[Written task]
Can you rewrite the listing from the line with "common name: Neotropic cormorant" up to and including the line with "scientific name: Phoenicoprocta hampsonii", changing "phylum" to "division" and keeping everything else the same? Return only those lines, and leave out the pictures.

[Data section]

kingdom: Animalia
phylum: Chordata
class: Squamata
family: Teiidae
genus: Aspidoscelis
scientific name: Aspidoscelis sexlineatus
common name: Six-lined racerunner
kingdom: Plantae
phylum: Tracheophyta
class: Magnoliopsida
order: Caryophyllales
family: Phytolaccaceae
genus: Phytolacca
==
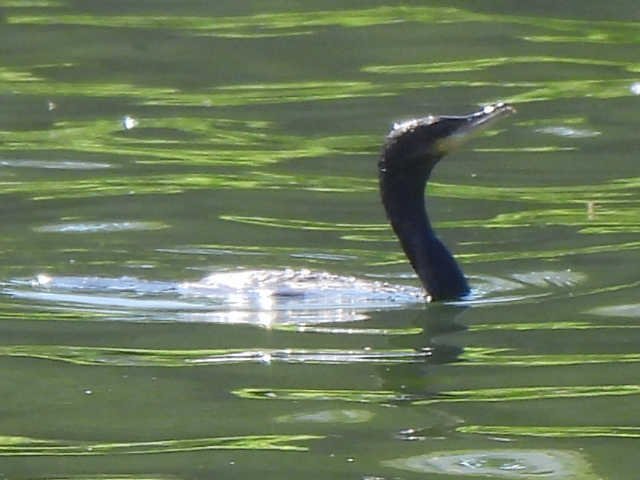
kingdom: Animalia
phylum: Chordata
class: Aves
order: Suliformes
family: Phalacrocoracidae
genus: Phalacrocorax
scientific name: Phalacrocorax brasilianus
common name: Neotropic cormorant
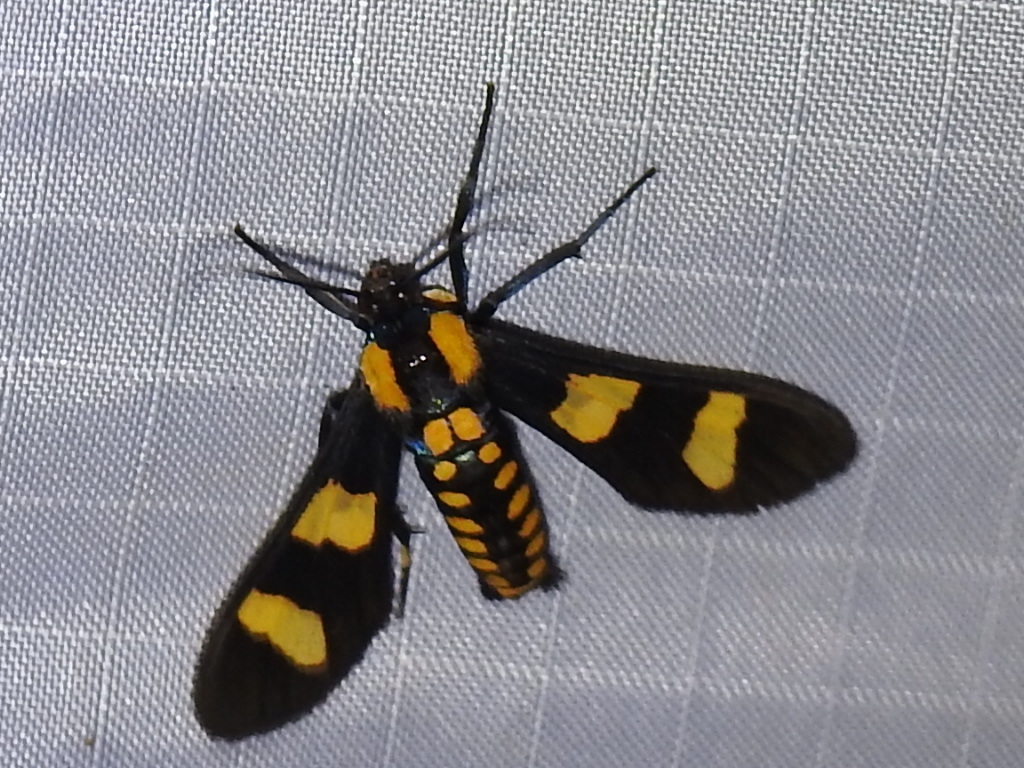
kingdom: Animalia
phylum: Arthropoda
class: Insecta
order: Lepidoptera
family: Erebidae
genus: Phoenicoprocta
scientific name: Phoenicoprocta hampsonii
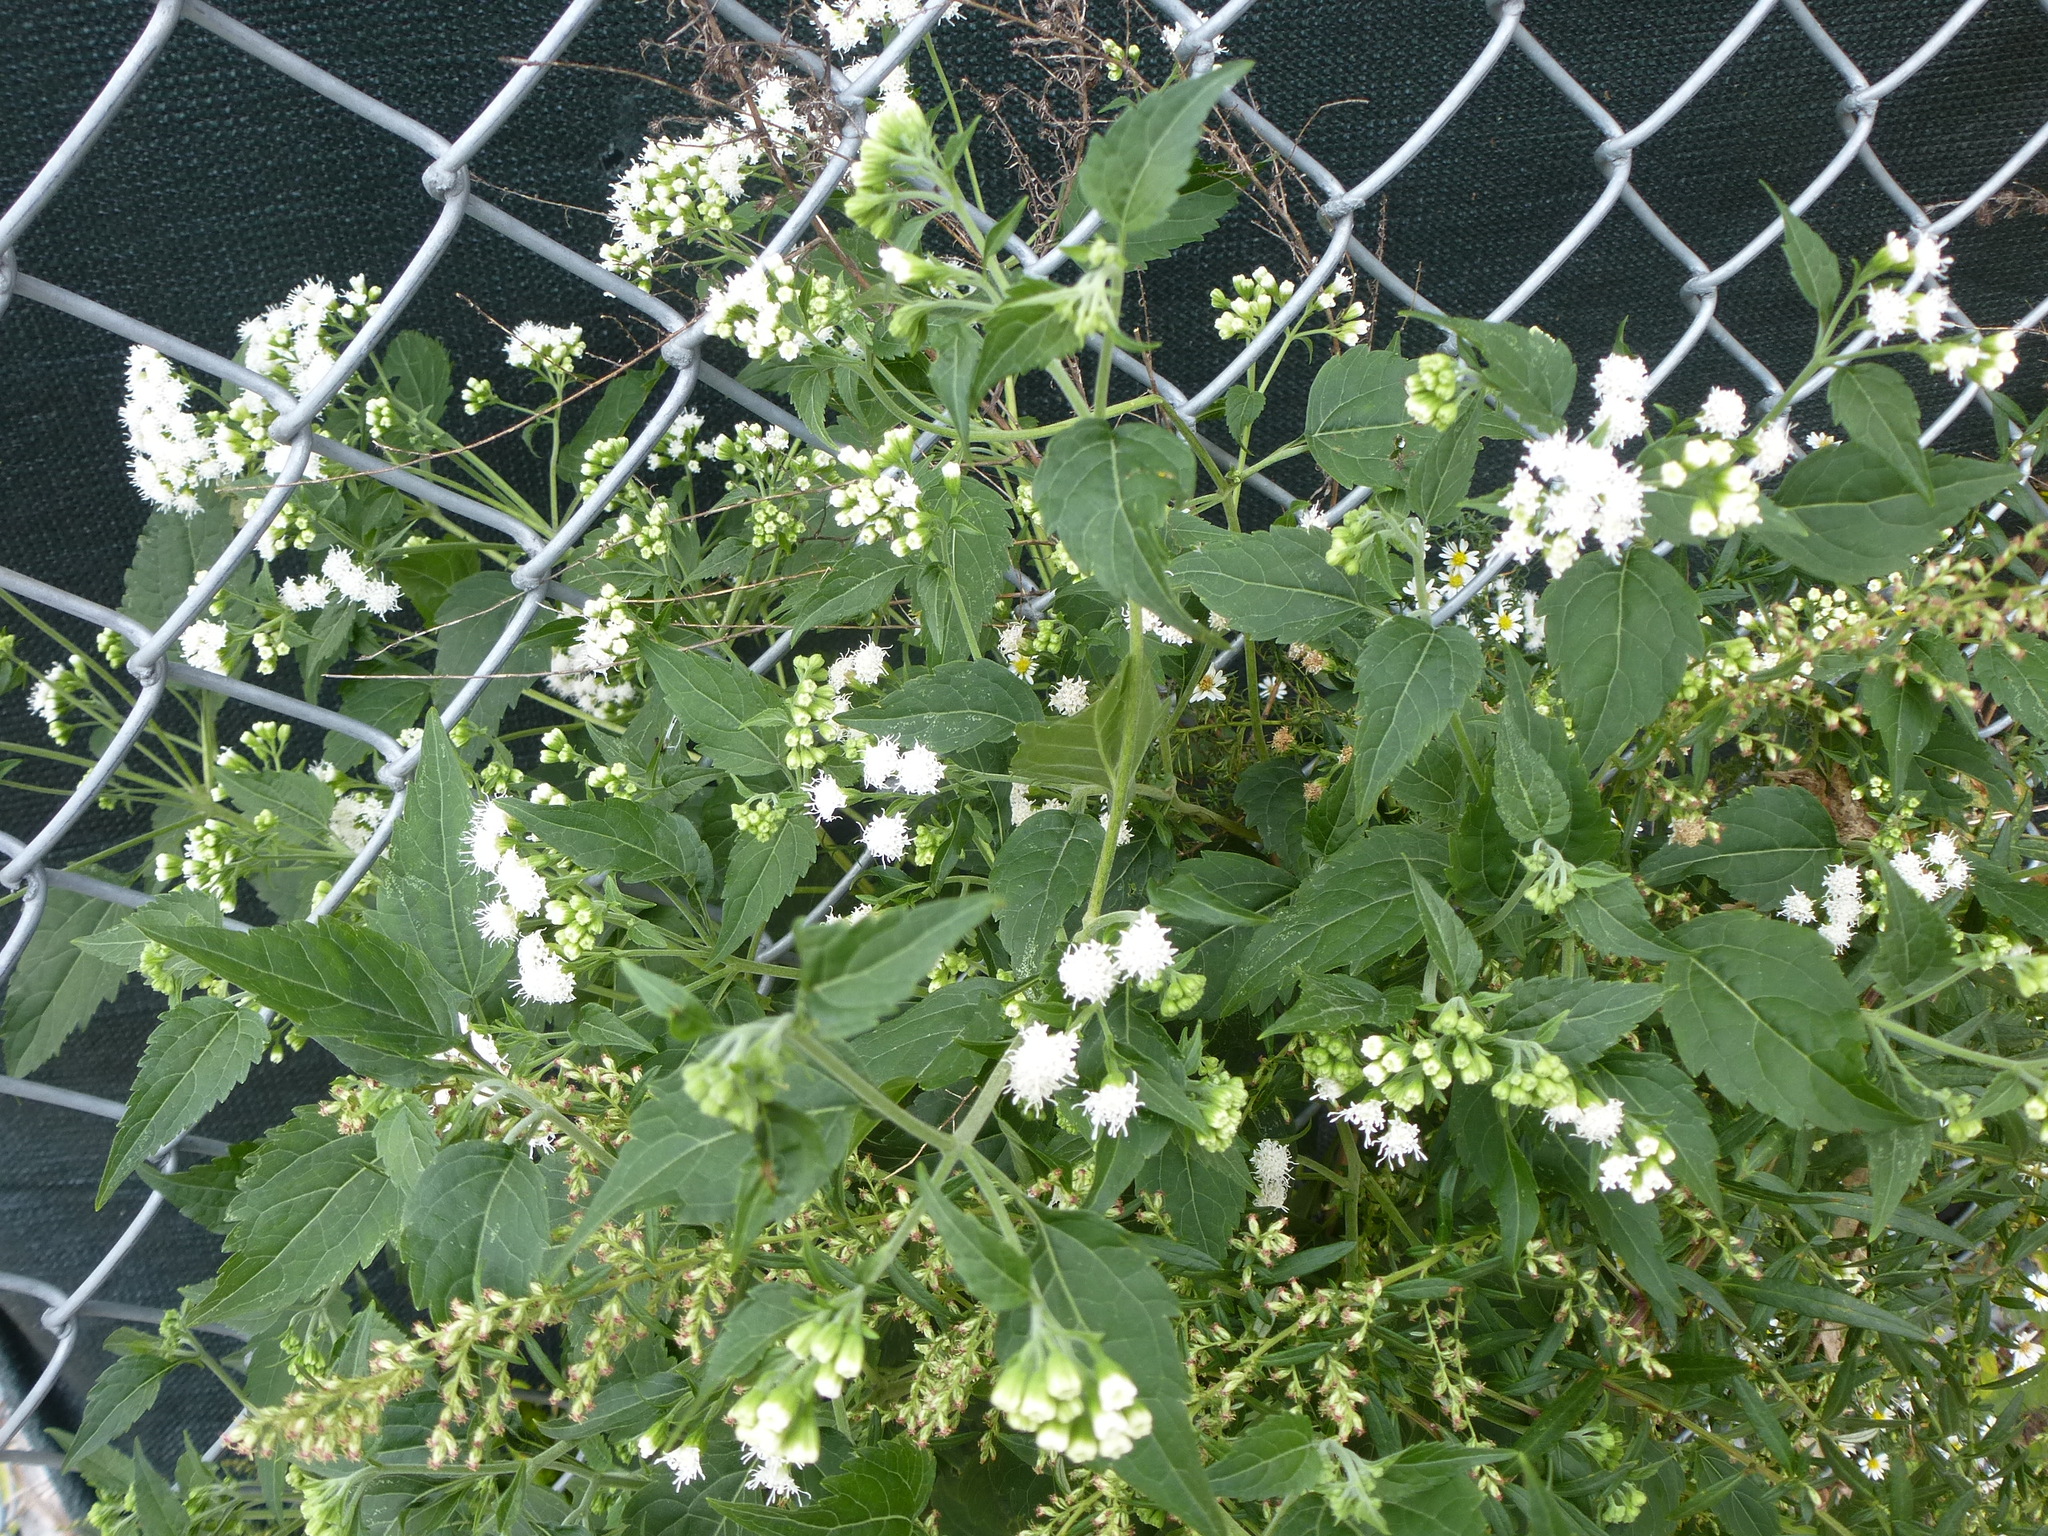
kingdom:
==
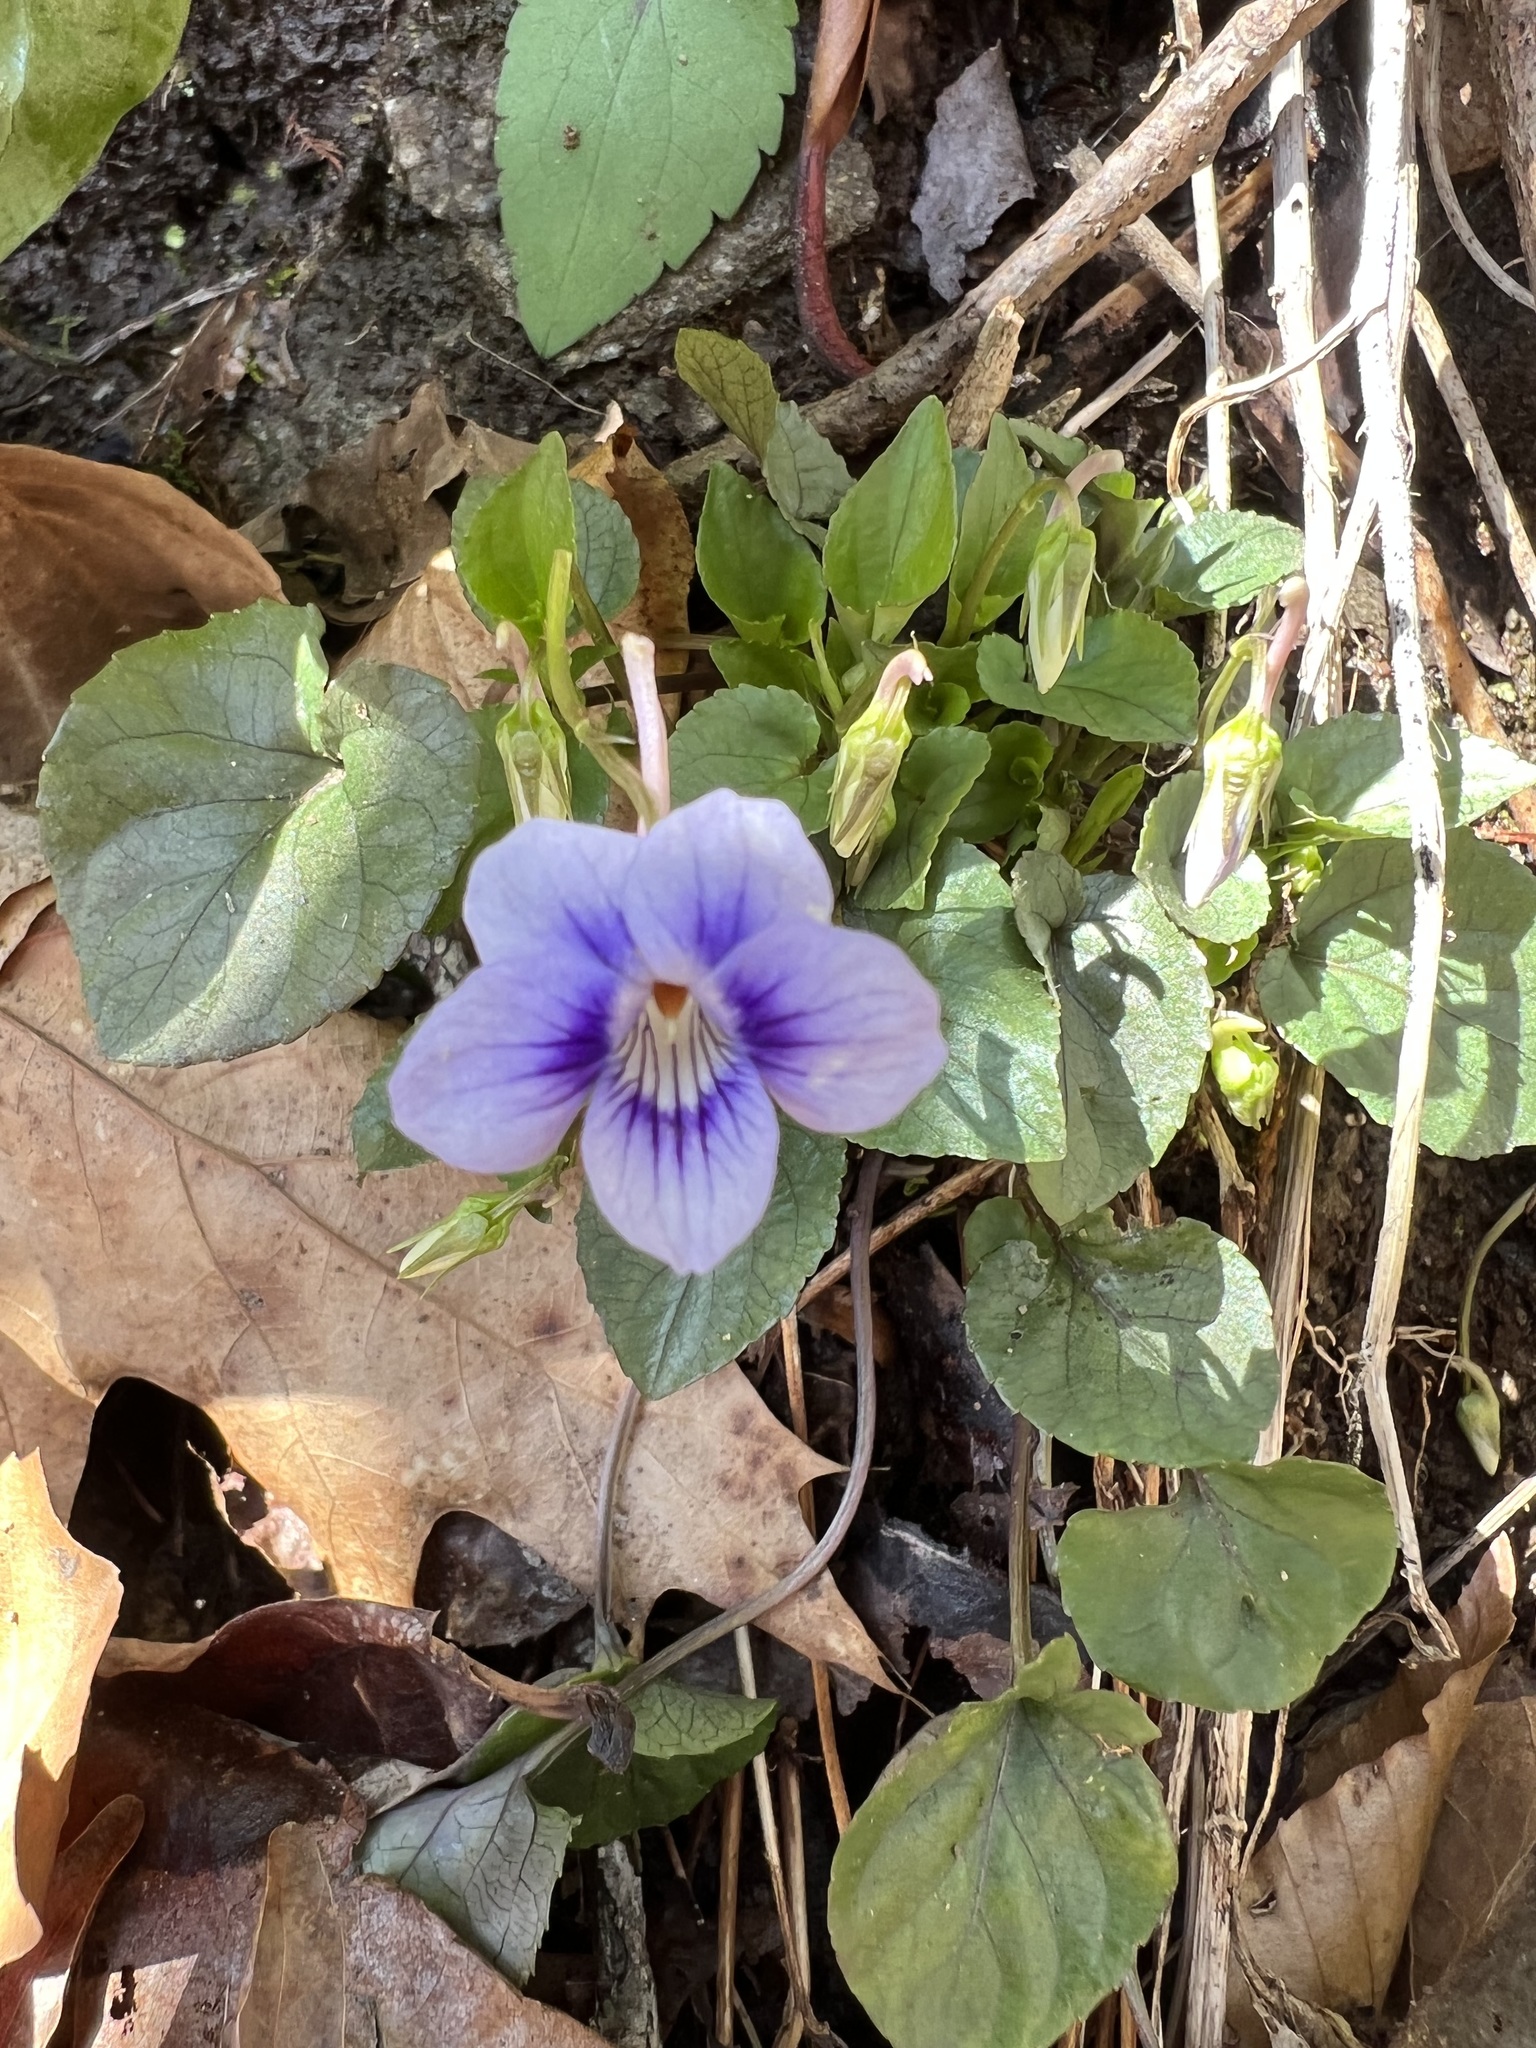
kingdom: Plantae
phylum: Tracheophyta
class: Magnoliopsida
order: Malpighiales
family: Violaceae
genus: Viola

[Answer to this task]
common name: Neotropic cormorant
kingdom: Animalia
division: Arthropoda
class: Insecta
order: Lepidoptera
family: Erebidae
genus: Phoenicoprocta
scientific name: Phoenicoprocta hampsonii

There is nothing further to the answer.